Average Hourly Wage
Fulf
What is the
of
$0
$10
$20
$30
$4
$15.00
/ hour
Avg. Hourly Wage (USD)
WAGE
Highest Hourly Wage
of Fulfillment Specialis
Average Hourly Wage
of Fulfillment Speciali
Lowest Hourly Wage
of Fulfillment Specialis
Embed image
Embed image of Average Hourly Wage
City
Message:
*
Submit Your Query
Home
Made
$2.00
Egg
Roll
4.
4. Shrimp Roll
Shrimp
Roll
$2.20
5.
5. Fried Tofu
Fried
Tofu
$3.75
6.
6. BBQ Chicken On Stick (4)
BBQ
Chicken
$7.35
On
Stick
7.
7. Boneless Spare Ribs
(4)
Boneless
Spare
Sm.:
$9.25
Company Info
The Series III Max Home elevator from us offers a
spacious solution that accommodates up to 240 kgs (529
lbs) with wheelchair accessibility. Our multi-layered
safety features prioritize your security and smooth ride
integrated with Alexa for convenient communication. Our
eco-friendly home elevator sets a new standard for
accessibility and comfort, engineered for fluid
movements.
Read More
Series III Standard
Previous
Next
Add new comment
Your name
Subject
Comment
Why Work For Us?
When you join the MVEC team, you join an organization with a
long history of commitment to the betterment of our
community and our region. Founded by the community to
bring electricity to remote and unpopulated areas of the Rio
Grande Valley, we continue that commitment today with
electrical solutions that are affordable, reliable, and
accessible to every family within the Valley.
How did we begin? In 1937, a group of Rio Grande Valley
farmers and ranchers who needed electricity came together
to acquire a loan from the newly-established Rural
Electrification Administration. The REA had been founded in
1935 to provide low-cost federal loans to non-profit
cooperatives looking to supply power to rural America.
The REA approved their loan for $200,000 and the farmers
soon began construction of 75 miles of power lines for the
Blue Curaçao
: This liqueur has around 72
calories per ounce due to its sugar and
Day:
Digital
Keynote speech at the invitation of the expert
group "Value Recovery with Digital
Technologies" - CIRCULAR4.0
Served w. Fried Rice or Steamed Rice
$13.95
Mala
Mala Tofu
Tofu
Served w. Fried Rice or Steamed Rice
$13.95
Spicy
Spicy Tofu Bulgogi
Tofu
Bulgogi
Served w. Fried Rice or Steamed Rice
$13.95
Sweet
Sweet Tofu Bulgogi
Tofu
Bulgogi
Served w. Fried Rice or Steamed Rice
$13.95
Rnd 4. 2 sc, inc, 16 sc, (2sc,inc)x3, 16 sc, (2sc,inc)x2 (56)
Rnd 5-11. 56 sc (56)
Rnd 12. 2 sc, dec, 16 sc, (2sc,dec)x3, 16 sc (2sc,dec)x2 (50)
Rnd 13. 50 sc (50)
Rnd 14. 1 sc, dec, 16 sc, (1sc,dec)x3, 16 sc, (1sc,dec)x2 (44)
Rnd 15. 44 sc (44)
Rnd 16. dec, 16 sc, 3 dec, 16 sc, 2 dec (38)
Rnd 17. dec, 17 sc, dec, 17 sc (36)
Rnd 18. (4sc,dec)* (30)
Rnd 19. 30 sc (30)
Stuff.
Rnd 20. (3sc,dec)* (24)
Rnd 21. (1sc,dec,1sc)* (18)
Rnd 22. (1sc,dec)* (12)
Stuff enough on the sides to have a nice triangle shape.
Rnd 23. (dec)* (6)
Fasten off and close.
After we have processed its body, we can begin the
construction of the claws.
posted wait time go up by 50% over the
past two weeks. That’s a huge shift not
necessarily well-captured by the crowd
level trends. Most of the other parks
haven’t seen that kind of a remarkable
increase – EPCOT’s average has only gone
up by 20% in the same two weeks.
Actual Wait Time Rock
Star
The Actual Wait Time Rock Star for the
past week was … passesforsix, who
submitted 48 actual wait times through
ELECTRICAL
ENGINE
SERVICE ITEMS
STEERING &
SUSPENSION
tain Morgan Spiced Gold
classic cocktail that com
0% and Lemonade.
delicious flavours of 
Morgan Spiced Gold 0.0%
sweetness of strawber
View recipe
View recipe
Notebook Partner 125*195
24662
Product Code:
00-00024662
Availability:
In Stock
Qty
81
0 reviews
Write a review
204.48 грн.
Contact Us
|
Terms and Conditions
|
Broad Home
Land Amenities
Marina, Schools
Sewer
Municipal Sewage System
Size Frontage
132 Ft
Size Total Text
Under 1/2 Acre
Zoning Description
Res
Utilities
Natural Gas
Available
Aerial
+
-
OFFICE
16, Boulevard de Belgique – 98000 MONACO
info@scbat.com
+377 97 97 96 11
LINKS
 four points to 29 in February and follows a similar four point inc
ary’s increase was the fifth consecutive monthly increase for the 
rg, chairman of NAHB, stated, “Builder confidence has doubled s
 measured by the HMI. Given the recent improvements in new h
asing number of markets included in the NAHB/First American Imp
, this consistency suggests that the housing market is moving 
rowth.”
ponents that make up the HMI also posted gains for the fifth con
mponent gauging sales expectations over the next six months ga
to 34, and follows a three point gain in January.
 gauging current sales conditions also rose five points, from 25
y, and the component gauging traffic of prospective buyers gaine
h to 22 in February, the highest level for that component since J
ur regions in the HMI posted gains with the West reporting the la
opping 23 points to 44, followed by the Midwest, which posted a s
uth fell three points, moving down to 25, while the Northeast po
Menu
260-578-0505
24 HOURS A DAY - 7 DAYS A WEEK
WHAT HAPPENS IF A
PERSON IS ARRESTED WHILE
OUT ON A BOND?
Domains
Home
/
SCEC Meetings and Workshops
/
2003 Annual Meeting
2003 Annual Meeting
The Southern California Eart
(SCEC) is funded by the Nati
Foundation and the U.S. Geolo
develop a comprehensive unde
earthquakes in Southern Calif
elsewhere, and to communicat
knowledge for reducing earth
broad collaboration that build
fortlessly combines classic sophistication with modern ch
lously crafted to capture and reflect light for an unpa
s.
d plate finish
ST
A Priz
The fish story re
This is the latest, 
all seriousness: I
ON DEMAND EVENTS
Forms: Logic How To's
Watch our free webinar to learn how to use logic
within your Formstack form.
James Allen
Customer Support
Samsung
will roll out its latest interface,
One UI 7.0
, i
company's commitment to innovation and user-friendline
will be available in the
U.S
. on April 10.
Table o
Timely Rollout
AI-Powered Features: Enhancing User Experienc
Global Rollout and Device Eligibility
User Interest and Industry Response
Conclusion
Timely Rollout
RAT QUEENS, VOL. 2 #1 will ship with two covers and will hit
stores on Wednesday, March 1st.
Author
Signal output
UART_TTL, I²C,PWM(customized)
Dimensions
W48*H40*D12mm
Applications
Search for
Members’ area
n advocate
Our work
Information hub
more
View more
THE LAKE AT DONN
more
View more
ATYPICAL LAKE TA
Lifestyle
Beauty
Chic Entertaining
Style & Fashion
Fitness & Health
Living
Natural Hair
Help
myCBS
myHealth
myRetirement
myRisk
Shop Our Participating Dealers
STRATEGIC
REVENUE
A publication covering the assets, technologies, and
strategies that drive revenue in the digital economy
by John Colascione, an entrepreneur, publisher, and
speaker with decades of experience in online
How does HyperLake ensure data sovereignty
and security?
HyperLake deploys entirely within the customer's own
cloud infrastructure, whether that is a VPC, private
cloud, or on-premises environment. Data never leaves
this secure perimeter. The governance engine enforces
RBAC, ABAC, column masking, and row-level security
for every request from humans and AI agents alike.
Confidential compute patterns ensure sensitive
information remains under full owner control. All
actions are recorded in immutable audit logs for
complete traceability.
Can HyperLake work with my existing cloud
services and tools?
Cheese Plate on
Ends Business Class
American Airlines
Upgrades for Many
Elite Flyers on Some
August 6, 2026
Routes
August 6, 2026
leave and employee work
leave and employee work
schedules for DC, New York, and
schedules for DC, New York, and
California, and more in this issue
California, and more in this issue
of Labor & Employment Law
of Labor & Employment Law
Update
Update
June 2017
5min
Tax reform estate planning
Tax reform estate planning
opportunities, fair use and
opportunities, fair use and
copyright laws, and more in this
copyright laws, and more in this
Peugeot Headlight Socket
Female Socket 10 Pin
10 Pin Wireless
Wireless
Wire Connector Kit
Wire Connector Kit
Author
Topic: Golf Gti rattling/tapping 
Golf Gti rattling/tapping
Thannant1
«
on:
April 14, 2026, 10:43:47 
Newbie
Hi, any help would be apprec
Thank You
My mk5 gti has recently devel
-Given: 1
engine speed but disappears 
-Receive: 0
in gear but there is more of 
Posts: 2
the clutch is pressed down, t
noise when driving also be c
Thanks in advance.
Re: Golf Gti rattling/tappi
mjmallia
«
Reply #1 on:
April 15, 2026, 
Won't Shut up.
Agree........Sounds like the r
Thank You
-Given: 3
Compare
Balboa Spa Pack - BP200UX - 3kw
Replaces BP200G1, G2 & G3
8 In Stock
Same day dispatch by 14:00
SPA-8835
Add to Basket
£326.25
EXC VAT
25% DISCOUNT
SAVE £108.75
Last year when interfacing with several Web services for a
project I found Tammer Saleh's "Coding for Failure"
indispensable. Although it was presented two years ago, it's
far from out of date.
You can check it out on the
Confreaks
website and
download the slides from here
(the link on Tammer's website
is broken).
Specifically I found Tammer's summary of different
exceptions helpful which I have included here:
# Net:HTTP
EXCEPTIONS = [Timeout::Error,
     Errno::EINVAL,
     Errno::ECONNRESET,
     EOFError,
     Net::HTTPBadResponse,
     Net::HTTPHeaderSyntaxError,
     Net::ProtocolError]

TASK DETAILS:
Take the stretch of lines above from the one containing "cloud, or on-premises" through the one containing "complete traceability." and repeat it exactly, adding no other line.

REPLY:
cloud, or on-premises environment. Data never leaves
this secure perimeter. The governance engine enforces
RBAC, ABAC, column masking, and row-level security
for every request from humans and AI agents alike.
Confidential compute patterns ensure sensitive
information remains under full owner control. All
actions are recorded in immutable audit logs for
complete traceability.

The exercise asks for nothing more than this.